>>

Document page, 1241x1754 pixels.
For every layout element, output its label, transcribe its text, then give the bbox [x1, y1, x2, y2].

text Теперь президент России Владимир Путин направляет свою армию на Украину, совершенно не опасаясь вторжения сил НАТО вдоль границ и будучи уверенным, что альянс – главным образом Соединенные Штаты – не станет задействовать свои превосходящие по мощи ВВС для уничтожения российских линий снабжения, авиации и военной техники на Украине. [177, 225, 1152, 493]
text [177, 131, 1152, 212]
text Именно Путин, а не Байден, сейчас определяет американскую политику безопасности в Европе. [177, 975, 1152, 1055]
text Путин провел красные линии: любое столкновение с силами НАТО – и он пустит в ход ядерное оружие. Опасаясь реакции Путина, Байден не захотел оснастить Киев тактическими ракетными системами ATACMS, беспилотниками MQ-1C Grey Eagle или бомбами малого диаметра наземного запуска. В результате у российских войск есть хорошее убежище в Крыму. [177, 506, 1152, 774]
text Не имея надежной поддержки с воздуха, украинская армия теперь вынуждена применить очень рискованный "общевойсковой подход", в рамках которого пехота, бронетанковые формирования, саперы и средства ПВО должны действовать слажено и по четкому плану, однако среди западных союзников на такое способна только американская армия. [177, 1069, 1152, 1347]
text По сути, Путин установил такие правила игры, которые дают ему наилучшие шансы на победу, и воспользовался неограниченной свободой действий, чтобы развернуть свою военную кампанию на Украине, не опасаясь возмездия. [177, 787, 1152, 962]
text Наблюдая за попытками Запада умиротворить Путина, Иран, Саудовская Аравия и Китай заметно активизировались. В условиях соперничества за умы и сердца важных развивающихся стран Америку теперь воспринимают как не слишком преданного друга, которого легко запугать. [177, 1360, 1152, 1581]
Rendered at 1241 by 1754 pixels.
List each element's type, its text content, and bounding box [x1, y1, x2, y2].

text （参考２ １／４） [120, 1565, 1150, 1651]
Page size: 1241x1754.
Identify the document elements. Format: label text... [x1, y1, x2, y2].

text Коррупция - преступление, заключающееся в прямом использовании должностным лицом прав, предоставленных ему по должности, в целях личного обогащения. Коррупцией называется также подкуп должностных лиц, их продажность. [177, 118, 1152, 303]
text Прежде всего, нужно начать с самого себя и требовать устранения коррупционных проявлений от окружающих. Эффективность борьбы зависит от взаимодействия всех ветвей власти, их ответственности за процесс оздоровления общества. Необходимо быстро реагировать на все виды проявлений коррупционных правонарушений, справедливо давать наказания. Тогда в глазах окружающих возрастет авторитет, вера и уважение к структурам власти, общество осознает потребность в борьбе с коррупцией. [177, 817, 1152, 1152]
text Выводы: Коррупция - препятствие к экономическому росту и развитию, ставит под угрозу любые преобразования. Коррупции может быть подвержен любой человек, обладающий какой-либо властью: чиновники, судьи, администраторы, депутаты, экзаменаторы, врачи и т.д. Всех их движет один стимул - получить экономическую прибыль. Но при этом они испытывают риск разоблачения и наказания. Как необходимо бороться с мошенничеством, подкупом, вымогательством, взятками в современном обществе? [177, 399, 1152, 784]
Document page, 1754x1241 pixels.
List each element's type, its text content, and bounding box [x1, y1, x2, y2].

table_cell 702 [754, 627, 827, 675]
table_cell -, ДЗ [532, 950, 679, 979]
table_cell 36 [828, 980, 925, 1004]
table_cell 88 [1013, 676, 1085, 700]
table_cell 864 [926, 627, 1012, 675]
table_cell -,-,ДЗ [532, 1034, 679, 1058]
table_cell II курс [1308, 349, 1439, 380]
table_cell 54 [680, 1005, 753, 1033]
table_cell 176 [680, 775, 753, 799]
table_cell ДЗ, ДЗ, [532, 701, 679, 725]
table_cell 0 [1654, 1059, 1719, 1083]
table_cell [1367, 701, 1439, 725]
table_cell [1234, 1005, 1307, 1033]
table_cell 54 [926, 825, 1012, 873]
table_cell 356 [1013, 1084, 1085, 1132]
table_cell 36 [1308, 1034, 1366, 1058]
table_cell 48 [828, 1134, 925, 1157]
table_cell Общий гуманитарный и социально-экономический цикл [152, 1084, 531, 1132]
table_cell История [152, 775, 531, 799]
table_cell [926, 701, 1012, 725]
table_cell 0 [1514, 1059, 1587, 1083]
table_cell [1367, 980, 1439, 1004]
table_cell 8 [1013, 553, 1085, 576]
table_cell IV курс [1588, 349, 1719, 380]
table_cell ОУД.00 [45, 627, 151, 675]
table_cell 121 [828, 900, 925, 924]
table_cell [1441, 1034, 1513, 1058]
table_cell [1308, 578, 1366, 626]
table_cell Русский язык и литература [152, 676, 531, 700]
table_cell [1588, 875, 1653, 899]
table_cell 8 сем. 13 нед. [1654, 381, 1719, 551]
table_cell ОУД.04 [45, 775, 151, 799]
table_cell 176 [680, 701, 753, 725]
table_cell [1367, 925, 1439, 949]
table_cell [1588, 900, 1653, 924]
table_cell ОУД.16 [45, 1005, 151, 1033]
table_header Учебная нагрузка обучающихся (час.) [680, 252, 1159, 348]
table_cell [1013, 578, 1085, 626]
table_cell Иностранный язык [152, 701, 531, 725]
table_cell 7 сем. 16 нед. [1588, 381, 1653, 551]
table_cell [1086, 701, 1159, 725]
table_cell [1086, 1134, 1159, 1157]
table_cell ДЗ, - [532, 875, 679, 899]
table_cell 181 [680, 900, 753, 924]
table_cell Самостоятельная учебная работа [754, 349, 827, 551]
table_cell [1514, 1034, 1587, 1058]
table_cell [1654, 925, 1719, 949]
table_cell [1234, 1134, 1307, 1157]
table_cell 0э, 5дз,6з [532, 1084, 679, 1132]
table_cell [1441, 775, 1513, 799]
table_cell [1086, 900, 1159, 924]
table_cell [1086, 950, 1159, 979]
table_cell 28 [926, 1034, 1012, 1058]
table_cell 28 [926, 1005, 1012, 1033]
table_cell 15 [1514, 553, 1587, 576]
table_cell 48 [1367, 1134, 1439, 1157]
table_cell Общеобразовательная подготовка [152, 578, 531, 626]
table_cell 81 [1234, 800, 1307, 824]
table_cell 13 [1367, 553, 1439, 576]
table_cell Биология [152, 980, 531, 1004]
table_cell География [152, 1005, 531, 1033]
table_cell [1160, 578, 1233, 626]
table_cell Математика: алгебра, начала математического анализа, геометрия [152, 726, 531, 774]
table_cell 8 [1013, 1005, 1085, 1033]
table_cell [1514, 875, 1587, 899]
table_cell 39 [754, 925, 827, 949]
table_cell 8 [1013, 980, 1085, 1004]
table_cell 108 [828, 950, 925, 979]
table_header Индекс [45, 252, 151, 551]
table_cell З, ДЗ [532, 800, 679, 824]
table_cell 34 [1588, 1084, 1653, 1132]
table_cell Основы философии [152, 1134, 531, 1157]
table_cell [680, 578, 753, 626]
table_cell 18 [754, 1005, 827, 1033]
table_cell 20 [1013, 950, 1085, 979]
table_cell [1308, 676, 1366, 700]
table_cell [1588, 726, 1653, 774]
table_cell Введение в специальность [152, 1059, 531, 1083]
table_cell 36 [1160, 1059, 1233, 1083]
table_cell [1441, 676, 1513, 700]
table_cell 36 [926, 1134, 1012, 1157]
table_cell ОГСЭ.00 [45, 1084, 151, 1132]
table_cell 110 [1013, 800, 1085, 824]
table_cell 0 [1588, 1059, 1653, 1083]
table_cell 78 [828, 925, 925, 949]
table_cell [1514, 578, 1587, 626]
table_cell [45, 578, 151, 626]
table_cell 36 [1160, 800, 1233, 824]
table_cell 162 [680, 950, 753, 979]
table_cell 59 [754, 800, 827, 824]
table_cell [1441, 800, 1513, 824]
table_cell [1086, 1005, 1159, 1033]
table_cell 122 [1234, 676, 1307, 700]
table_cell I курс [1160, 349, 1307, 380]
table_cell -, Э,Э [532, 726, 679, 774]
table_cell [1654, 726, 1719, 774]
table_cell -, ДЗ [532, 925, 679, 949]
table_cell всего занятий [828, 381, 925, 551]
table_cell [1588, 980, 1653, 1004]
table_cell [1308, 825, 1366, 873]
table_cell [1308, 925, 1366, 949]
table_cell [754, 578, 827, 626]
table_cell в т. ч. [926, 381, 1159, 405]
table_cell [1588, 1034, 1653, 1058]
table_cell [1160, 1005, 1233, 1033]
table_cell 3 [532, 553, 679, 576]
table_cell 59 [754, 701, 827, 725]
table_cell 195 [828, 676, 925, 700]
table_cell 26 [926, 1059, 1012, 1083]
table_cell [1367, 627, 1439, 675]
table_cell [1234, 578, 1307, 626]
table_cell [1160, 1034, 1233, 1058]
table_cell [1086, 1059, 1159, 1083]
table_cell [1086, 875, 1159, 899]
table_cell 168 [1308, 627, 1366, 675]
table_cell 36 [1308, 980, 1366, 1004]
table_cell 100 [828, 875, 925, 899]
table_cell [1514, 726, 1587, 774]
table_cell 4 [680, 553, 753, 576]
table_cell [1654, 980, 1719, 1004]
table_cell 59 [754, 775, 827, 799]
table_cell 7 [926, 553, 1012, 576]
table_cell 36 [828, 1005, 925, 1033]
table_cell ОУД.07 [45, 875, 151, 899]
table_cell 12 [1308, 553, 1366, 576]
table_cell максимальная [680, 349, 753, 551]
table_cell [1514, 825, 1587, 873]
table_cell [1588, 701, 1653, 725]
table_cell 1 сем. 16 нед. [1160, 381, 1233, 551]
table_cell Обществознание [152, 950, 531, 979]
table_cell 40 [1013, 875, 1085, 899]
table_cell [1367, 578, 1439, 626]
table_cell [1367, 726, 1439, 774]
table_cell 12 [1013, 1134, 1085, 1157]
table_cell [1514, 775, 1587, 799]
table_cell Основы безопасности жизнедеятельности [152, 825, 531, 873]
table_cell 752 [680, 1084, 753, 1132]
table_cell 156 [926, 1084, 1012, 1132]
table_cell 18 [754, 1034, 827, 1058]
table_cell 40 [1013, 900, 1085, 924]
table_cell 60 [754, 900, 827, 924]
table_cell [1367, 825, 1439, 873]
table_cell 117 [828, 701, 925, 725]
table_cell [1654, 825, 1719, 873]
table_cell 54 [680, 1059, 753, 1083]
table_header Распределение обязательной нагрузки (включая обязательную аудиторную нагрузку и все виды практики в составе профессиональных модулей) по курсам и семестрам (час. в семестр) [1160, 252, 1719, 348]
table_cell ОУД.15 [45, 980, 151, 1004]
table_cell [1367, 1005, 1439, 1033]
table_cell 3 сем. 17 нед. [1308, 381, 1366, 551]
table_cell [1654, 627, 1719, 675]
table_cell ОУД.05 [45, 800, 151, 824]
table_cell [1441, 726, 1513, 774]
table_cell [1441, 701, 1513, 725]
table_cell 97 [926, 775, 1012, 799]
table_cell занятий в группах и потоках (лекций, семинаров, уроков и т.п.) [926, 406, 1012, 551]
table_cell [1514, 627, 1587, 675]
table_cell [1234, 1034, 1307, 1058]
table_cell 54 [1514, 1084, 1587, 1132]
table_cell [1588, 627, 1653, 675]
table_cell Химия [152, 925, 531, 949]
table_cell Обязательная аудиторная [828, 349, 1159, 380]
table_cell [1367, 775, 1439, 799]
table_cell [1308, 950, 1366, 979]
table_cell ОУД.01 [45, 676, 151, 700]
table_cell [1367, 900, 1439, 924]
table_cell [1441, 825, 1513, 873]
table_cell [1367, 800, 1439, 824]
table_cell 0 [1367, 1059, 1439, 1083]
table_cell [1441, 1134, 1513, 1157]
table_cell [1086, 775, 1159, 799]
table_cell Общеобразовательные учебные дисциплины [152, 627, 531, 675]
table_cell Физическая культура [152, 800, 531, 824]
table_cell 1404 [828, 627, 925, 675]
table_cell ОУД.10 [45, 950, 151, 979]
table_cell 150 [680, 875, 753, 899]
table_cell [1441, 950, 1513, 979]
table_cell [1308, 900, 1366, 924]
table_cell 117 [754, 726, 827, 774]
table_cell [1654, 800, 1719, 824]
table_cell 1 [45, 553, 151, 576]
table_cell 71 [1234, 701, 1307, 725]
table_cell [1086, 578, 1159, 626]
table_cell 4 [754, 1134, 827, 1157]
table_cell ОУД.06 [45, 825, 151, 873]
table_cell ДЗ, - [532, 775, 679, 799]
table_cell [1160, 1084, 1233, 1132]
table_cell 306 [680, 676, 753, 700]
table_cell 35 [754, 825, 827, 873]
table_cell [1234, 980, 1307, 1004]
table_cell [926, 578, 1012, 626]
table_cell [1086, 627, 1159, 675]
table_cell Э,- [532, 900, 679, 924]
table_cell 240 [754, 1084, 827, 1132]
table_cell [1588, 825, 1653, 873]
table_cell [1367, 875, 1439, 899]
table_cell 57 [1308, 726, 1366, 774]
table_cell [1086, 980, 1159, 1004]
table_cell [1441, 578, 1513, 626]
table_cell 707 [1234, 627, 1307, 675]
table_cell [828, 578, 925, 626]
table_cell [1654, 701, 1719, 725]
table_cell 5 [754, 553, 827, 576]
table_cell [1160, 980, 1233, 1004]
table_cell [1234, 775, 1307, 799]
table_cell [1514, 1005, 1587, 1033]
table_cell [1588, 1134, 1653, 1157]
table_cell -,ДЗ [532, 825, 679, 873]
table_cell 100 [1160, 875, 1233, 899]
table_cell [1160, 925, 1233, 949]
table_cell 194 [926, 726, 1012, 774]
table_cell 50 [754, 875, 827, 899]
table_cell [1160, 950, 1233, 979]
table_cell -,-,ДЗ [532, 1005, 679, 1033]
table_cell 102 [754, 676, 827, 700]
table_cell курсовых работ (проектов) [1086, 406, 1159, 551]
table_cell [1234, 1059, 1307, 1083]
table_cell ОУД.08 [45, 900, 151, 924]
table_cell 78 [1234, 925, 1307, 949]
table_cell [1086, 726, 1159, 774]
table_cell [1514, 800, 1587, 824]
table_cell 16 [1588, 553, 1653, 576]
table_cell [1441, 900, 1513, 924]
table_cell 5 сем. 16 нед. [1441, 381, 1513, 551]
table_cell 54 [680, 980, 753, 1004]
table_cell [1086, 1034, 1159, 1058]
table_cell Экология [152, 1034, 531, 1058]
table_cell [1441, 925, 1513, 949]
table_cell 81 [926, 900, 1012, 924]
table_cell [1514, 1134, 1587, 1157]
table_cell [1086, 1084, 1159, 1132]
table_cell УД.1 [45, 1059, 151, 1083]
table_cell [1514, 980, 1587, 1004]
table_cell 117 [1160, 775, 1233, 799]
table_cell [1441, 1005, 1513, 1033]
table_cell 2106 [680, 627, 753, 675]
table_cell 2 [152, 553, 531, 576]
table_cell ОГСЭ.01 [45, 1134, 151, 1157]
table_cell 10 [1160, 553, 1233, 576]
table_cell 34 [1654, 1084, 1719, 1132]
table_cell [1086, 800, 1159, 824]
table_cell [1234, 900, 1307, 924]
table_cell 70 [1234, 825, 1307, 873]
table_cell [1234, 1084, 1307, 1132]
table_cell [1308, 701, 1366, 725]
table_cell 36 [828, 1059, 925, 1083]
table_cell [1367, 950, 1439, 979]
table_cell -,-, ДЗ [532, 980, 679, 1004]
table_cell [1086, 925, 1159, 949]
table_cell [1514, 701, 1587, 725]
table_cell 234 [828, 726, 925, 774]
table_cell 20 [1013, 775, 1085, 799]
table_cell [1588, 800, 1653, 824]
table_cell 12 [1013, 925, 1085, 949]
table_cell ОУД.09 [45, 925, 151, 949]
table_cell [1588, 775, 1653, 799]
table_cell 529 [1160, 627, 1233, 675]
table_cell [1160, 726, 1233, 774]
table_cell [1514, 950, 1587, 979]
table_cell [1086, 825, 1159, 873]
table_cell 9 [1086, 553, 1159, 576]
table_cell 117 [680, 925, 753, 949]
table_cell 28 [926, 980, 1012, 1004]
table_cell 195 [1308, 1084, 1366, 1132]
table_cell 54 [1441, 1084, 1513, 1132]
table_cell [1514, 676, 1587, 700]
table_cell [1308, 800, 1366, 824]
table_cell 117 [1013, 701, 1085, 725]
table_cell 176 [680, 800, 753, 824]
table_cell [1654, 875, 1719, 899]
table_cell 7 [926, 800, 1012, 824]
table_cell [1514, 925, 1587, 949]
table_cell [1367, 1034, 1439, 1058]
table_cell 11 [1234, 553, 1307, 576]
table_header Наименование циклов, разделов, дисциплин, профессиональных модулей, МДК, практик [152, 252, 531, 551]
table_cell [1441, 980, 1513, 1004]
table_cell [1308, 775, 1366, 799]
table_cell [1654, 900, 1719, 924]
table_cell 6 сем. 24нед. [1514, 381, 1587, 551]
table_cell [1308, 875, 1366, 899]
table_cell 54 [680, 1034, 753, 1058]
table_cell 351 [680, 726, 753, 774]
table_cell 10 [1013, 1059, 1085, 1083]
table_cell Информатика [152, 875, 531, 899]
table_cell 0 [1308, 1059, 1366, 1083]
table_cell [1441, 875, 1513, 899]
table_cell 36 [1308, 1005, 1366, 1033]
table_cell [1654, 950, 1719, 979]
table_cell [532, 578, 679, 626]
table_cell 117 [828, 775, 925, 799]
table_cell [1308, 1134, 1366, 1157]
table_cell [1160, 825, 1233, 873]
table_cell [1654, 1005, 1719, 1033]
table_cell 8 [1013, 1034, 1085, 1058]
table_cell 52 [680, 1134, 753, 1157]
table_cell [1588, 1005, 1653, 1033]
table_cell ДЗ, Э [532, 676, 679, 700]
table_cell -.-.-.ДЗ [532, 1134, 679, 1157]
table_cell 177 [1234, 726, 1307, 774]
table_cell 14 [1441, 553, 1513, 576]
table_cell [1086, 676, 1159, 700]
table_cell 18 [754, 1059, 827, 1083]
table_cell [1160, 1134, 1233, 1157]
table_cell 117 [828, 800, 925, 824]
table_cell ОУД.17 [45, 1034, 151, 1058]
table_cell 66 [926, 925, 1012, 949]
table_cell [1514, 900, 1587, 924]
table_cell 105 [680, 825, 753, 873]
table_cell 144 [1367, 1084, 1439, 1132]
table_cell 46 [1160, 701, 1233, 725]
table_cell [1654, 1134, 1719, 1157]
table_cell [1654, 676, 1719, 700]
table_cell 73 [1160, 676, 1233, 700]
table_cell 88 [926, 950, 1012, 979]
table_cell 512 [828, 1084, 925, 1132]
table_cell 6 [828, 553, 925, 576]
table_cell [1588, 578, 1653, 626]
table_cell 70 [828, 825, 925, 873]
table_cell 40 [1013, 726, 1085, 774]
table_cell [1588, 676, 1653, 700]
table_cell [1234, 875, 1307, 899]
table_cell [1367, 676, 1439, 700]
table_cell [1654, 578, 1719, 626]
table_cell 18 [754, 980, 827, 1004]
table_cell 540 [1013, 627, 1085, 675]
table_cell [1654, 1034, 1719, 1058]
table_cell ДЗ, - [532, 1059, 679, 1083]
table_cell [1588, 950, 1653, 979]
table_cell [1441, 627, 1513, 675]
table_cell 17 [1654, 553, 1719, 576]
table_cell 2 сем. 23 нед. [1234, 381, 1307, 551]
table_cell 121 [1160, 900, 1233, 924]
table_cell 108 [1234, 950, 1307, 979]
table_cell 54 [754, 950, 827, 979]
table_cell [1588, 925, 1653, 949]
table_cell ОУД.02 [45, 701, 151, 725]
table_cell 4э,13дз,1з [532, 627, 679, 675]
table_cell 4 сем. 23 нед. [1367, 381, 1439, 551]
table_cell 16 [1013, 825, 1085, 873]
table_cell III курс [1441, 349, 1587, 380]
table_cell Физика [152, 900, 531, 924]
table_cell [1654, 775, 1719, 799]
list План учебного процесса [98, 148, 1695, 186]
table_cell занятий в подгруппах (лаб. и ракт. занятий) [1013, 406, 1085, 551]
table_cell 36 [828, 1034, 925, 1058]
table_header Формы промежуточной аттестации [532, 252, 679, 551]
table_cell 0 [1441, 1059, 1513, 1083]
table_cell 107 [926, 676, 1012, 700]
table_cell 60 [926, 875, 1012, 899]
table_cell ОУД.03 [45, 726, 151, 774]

<<

What to do
Tally the lines of the records that contain "язык", then write only the total.

Completed task
2